● Requirement: Take the line that contains "96.35: none -> 600" and each line after it to the end of the material below, and return them exactly, minus the pictures.

- - - - - - -

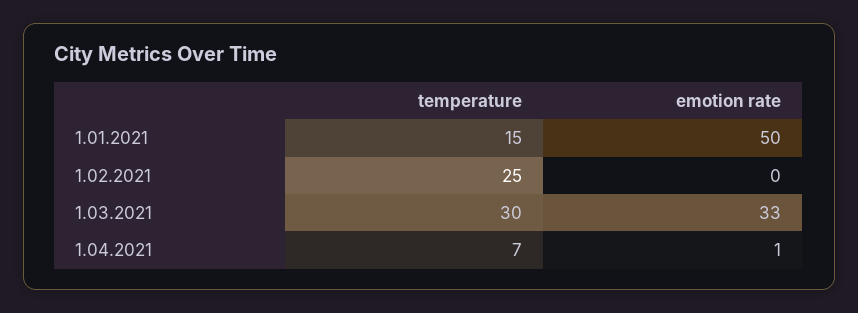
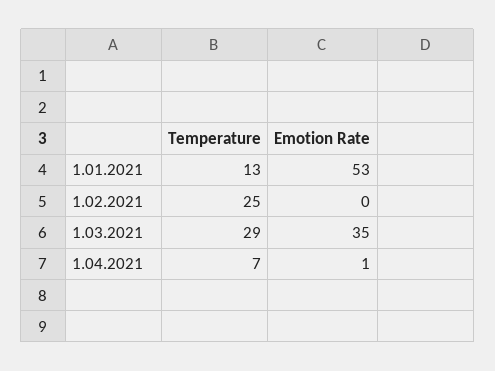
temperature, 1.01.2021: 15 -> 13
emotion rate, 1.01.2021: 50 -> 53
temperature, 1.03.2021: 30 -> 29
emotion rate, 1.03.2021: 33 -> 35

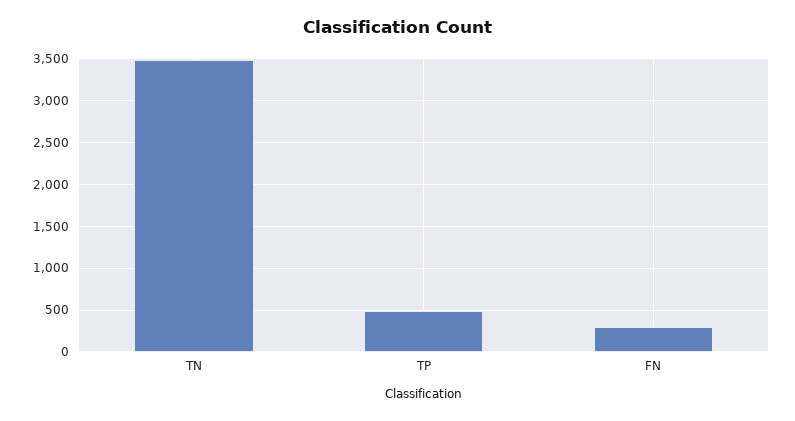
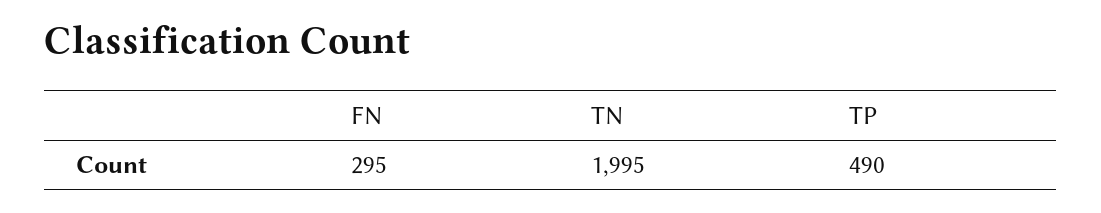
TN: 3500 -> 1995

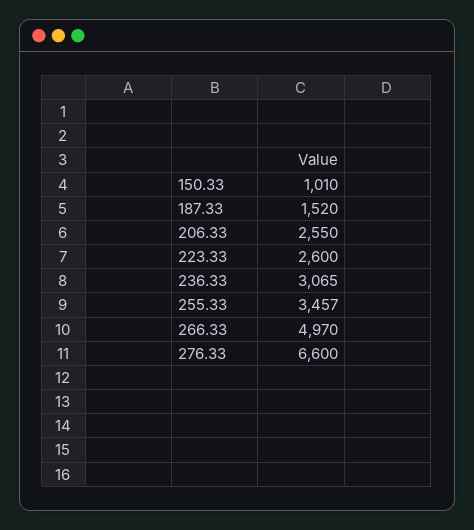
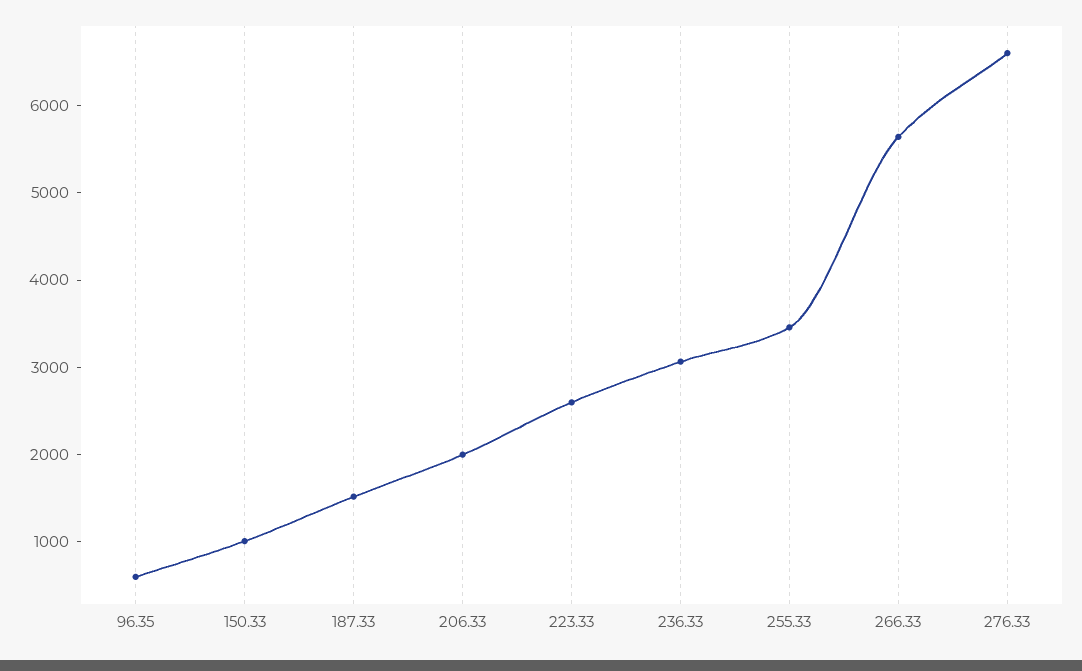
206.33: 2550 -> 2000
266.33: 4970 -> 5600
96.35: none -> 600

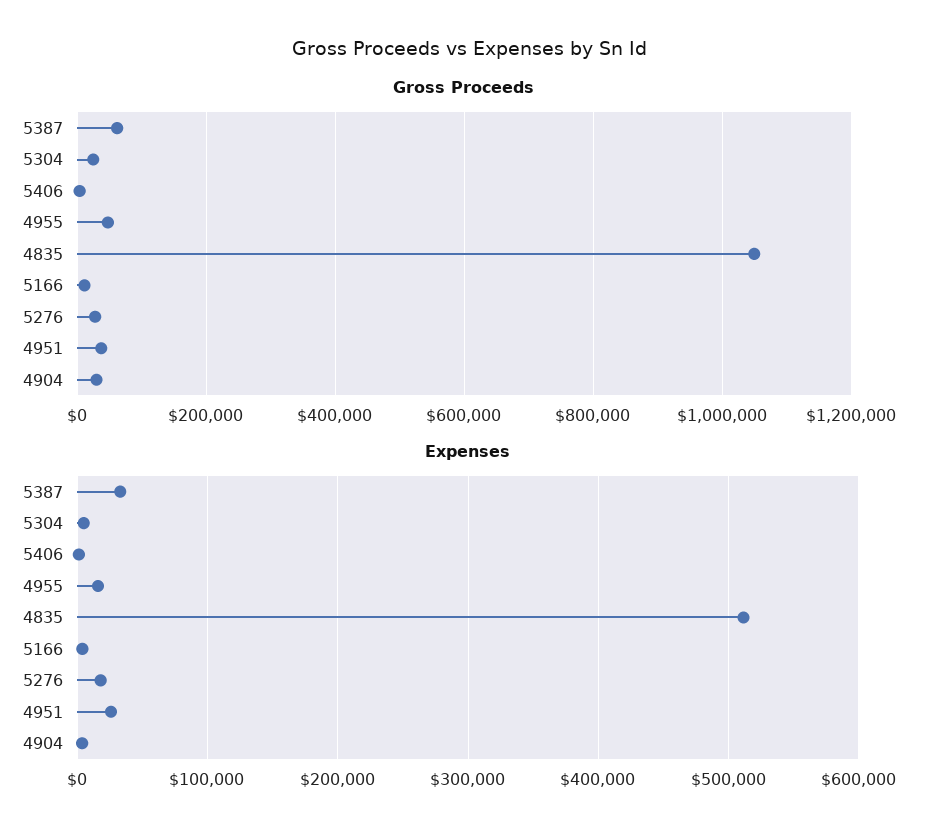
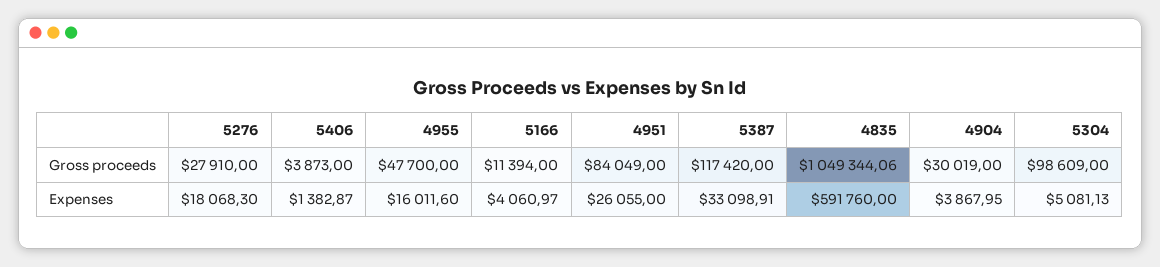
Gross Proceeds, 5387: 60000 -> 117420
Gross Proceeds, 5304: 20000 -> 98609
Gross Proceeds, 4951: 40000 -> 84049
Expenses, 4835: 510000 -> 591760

- - - - - - -

● Answer to this exercise:
96.35: none -> 600

Gross Proceeds, 5387: 60000 -> 117420
Gross Proceeds, 5304: 20000 -> 98609
Gross Proceeds, 4951: 40000 -> 84049
Expenses, 4835: 510000 -> 591760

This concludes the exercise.